Joseph flinched slightly at the pure hatred in her eyes. He adjusted his tie, turned his back on her, and escorted Candy and her friends out of the room.

The door clicked shut. The room fell into a dead silence, broken only by the steady beep of the heart monitor. Deanna didn't cry. Her tears were gone. Only stone remained.

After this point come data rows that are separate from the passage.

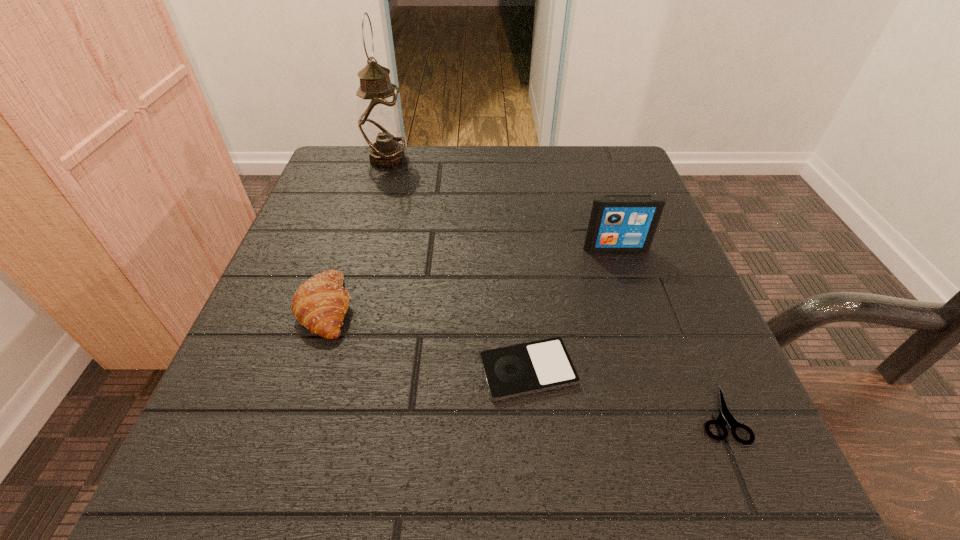
Locate an element on the screen. The height and width of the screenshot is (540, 960). free spot between the crescent roll and the second farthest object is located at coordinates (x=471, y=277).

Locate an element on the screen. free space that is in between the crescent roll and the third object from right to left is located at coordinates (427, 339).

This screenshot has height=540, width=960. I want to click on vacant area between the crescent roll and the oil lamp, so click(x=357, y=233).

I want to click on vacant space that's between the shears and the tallest object, so click(x=554, y=287).

This screenshot has width=960, height=540. Find the location of `free space between the crescent roll and the left iPod`. free space between the crescent roll and the left iPod is located at coordinates (427, 339).

In order to click on empty space that is in between the shortest object and the right iPod in this screenshot , I will do `click(668, 331)`.

You are a GUI agent. You are given a task and a screenshot of the screen. Output one action in this format:
    pyautogui.click(x=<x>, y=<y>)
    Task: Click on the third closest object relative to the farther iPod
    
    Given the screenshot: What is the action you would take?
    pyautogui.click(x=320, y=304)

At what (x,y) coordinates should I click in order to perform the action: click on object that stands as the second closest to the second farthest object. Please return your answer as a coordinate pair (x, y). The image size is (960, 540). Looking at the image, I should click on (725, 416).

Where is `free spot that satisfies the following two spatial constraints: 1. on the back side of the crescent roll; 2. on the right side of the tallest object`? Image resolution: width=960 pixels, height=540 pixels. free spot that satisfies the following two spatial constraints: 1. on the back side of the crescent roll; 2. on the right side of the tallest object is located at coordinates (374, 160).

Image resolution: width=960 pixels, height=540 pixels. What are the coordinates of `vacant space that satisfies the following two spatial constraints: 1. on the front side of the shorter iPod; 2. on the left side of the shortest object` in the screenshot? It's located at (532, 414).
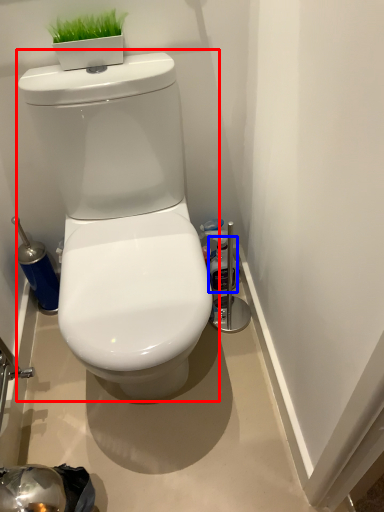
Question: Which object is closer to the camera taking this photo, toilet (highlighted by a red box) or bottle (highlighted by a blue box)?

Choices:
 (A) toilet
 (B) bottle

Answer: (A)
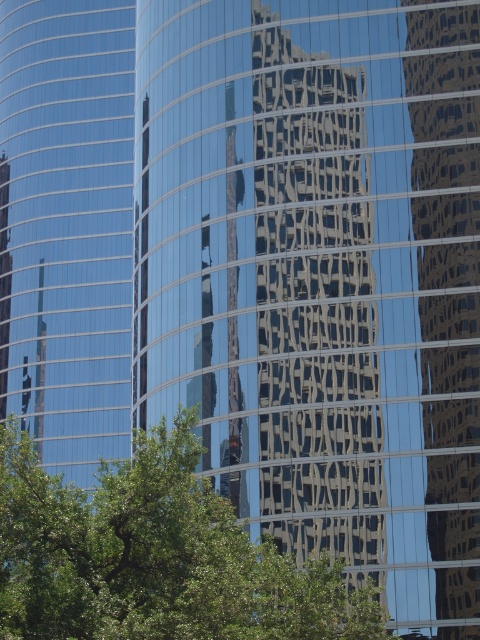
You are standing in front of the modern curved glass skyscraper and notice a point marked at coordinates (154, 556). Based on the scene description, what object is located at that point?

The point at coordinates (154, 556) marks the green leafy tree at center.

What are the coordinates of the green leafy tree at center?

The green leafy tree at center is located at coordinates point [154,556].

You are standing in front of the modern glass skyscraper and notice the green leafy tree at center and the glossy glass building at center. Which object is closer to your viewpoint?

The green leafy tree at center is positioned under the glossy glass building at center, meaning the tree is closer to your viewpoint than the building.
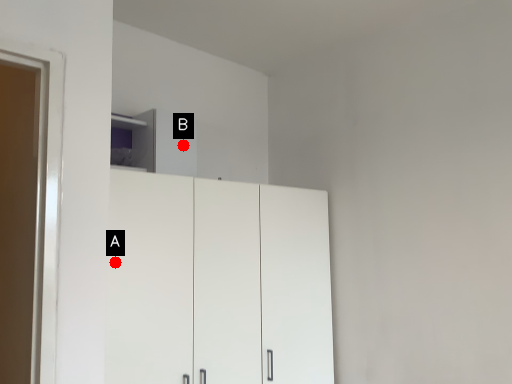
Question: Two points are circled on the image, labeled by A and B beside each circle. Which point is farther from the camera taking this photo?

Choices:
 (A) A is further
 (B) B is further

Answer: (B)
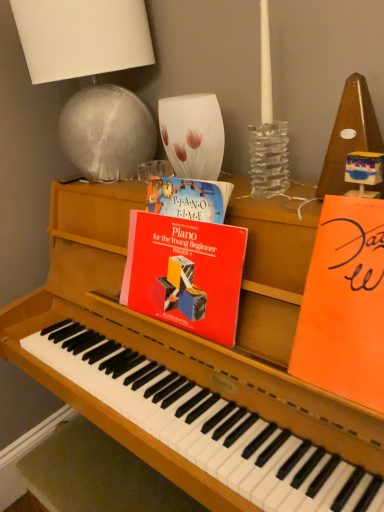
Question: Relative to orange matte paper at right, which is counted as the 1th paperback book, starting from the right, is red matte piano book at center, marked as the first paperback book in a left-to-right arrangement, in front or behind?

Choices:
 (A) front
 (B) behind

Answer: (B)

Question: Based on their sizes in the image, would you say red matte piano book at center, which is the second paperback book in right-to-left order, is bigger or smaller than orange matte paper at right, placed as the second paperback book when sorted from left to right?

Choices:
 (A) small
 (B) big

Answer: (B)

Question: Which object is the closest to the white fabric lampshade at upper left?

Choices:
 (A) orange matte paper at right, placed as the second paperback book when sorted from left to right
 (B) red matte piano book at center, marked as the first paperback book in a left-to-right arrangement

Answer: (B)

Question: Which of these objects is positioned farthest from the red matte piano book at center, which is the second paperback book in right-to-left order?

Choices:
 (A) orange matte paper at right, which is counted as the 1th paperback book, starting from the right
 (B) white fabric lampshade at upper left

Answer: (B)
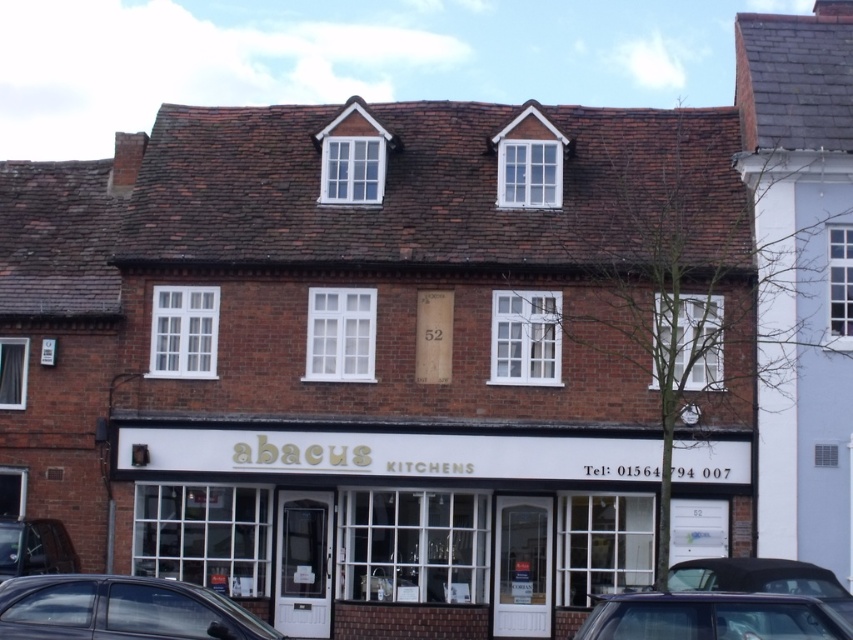
You are a customer arriving by car to visit the store. You see the white wooden storefront at center and the metallic gray car at lower center. Which object is closer to the entrance of the store?

The white wooden storefront at center is closer to the entrance of the store because it is positioned to the left of the metallic gray car at lower center, indicating it is nearer to the store entrance.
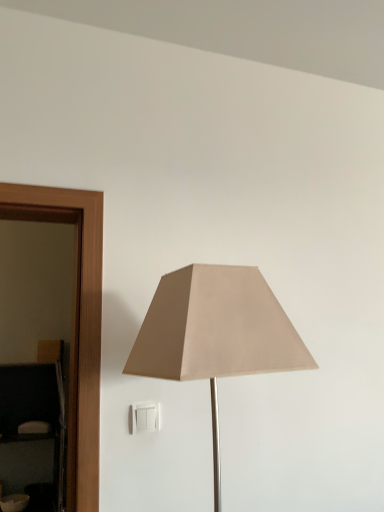
What is the approximate height of white plastic/light switch at lower center?

The height of white plastic/light switch at lower center is 9.57 centimeters.

This screenshot has height=512, width=384. What do you see at coordinates (38, 417) in the screenshot?
I see `matte black dresser at left` at bounding box center [38, 417].

This screenshot has height=512, width=384. What do you see at coordinates (215, 334) in the screenshot? I see `beige fabric lamp at center` at bounding box center [215, 334].

Locate an element on the screen. The image size is (384, 512). beige fabric lamp at center is located at coordinates (215, 334).

You are a GUI agent. You are given a task and a screenshot of the screen. Output one action in this format:
    pyautogui.click(x=<x>, y=<y>)
    Task: Click on the white plastic/light switch at lower center
    
    Given the screenshot: What is the action you would take?
    pyautogui.click(x=145, y=417)

Identify the location of light switch positioned vertically above the matte black dresser at left (from a real-world perspective). Image resolution: width=384 pixels, height=512 pixels. (145, 417).

Between white plastic/light switch at lower center and matte black dresser at left, which one has larger width?

With larger width is matte black dresser at left.

Who is more distant, white plastic/light switch at lower center or matte black dresser at left?

matte black dresser at left is further from the camera.

Could white plastic/light switch at lower center be considered to be inside matte black dresser at left?

Actually, white plastic/light switch at lower center is outside matte black dresser at left.

Is matte black dresser at left bigger than white plastic/light switch at lower center?

Yes.

From the image's perspective, which one is positioned higher, matte black dresser at left or white plastic/light switch at lower center?

white plastic/light switch at lower center appears higher in the image.

From their relative heights in the image, would you say matte black dresser at left is taller or shorter than white plastic/light switch at lower center?

Considering their sizes, matte black dresser at left has more height than white plastic/light switch at lower center.

Is matte black dresser at left next to beige fabric lamp at center and touching it?

No, matte black dresser at left is not making contact with beige fabric lamp at center.

In the scene shown: Which point is more distant from viewer, (54, 377) or (144, 320)?

The point (54, 377) is farther from the camera.

Does matte black dresser at left turn towards beige fabric lamp at center?

No.

Do you think matte black dresser at left is within beige fabric lamp at center, or outside of it?

matte black dresser at left is located beyond the bounds of beige fabric lamp at center.

Which of these two, beige fabric lamp at center or matte black dresser at left, stands taller?

matte black dresser at left.

Based on the photo, which is in front, beige fabric lamp at center or matte black dresser at left?

beige fabric lamp at center is in front.

Is beige fabric lamp at center to the left of matte black dresser at left from the viewer's perspective?

Incorrect, beige fabric lamp at center is not on the left side of matte black dresser at left.

From the image's perspective, which one is positioned lower, beige fabric lamp at center or matte black dresser at left?

From the image's view, matte black dresser at left is below.

Does white plastic/light switch at lower center turn towards beige fabric lamp at center?

Yes, white plastic/light switch at lower center is facing beige fabric lamp at center.

Considering the sizes of white plastic/light switch at lower center and beige fabric lamp at center in the image, is white plastic/light switch at lower center taller or shorter than beige fabric lamp at center?

Clearly, white plastic/light switch at lower center is shorter compared to beige fabric lamp at center.

How much distance is there between white plastic/light switch at lower center and beige fabric lamp at center?

They are 17.86 inches apart.

Which is more to the right, white plastic/light switch at lower center or beige fabric lamp at center?

From the viewer's perspective, beige fabric lamp at center appears more on the right side.

From the image's perspective, relative to white plastic/light switch at lower center, is beige fabric lamp at center above or below?

From the image's perspective, beige fabric lamp at center appears above white plastic/light switch at lower center.

In the scene shown: In the image, is beige fabric lamp at center positioned in front of or behind white plastic/light switch at lower center?

In the image, beige fabric lamp at center appears in front of white plastic/light switch at lower center.

Is beige fabric lamp at center beside white plastic/light switch at lower center?

beige fabric lamp at center and white plastic/light switch at lower center are not in contact.

From a real-world perspective, between beige fabric lamp at center and white plastic/light switch at lower center, who is vertically higher?

From a 3D spatial view, beige fabric lamp at center is above.

You are a GUI agent. You are given a task and a screenshot of the screen. Output one action in this format:
    pyautogui.click(x=<x>, y=<y>)
    Task: Click on the light switch in front of the matte black dresser at left
    The image size is (384, 512).
    Given the screenshot: What is the action you would take?
    pyautogui.click(x=145, y=417)

Find the location of a particular element. The height and width of the screenshot is (512, 384). dresser below the white plastic/light switch at lower center (from a real-world perspective) is located at coordinates (38, 417).

Based on their spatial positions, is white plastic/light switch at lower center or beige fabric lamp at center closer to matte black dresser at left?

Among the two, white plastic/light switch at lower center is located nearer to matte black dresser at left.

Which object lies nearer to the anchor point white plastic/light switch at lower center, matte black dresser at left or beige fabric lamp at center?

Based on the image, beige fabric lamp at center appears to be nearer to white plastic/light switch at lower center.

Estimate the real-world distances between objects in this image. Which object is closer to beige fabric lamp at center, matte black dresser at left or white plastic/light switch at lower center?

white plastic/light switch at lower center is closer to beige fabric lamp at center.

Estimate the real-world distances between objects in this image. Which object is further from matte black dresser at left, beige fabric lamp at center or white plastic/light switch at lower center?

Among the two, beige fabric lamp at center is located further to matte black dresser at left.

Considering their positions, is white plastic/light switch at lower center positioned closer to beige fabric lamp at center than matte black dresser at left?

white plastic/light switch at lower center is closer to beige fabric lamp at center.

Based on their spatial positions, is beige fabric lamp at center or matte black dresser at left further from white plastic/light switch at lower center?

Among the two, matte black dresser at left is located further to white plastic/light switch at lower center.

Where is `light switch between beige fabric lamp at center and matte black dresser at left along the z-axis`? light switch between beige fabric lamp at center and matte black dresser at left along the z-axis is located at coordinates (145, 417).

She closed her eyes and waited.

Hours passed. The lights dimmed. Deanna lay perfectly still, feigning a deep, sedated sleep every time the nursing staff checked on her-which they did every thirty minutes like clockwork. She memorized their patterns. At exactly 11:45 PM, a code blue alarm blared from the opposite end of the VIP wing. The sudden chaos drew the heavy footsteps of the floor's security detail and the primary night nurse away from her door. It was a chaotic, three-minute window of shift-change confusion and emergency response. The hallway outside fell momentarily silent. Deanna's eyes snapped open.

She twisted her body, bringing her restrained wrist close to the metal bed rail. Her keen eyes had spotted a loose, jagged screw protruding slightly from the adjustable hinge of the rail. She pressed the thick plastic buckle of the restraint against the sharp metal edge. Gritting her teeth against the agonizing pull on her bruised wrist, she began to saw the plastic back and forth with frantic, relentless friction. Her muscles burned, and sweat beaded on her forehead, but she didn't stop until the weakened plastic finally gave way with a dull snap.

She ripped her arm free. Without hesitating, she grabbed the IV needle taped to her hand and ripped it out. Blood immediately welled up, dripping onto the white sheets. She pressed her thumb hard against the puncture wound.

She swung her bare feet over the edge of the bed, her toes hitting the freezing linoleum floor. She opened the small closet. Inside hung a gray utility jacket left behind by the cleaning staff. She pulled it on over her hospital gown.

Moving like a ghost, she slipped out the door. She hugged the walls, avoiding the red glow of the security cameras, and pushed through the heavy metal doors of the fire escape stairs.

She descended six flights in the dark. She hit the ground floor and slammed her shoulder against the emergency exit bar.

The door flew open. A blast of freezing rain and wind hit her face. Deanna stepped out into the black, storm-swept alley of Seaport City, running into the night.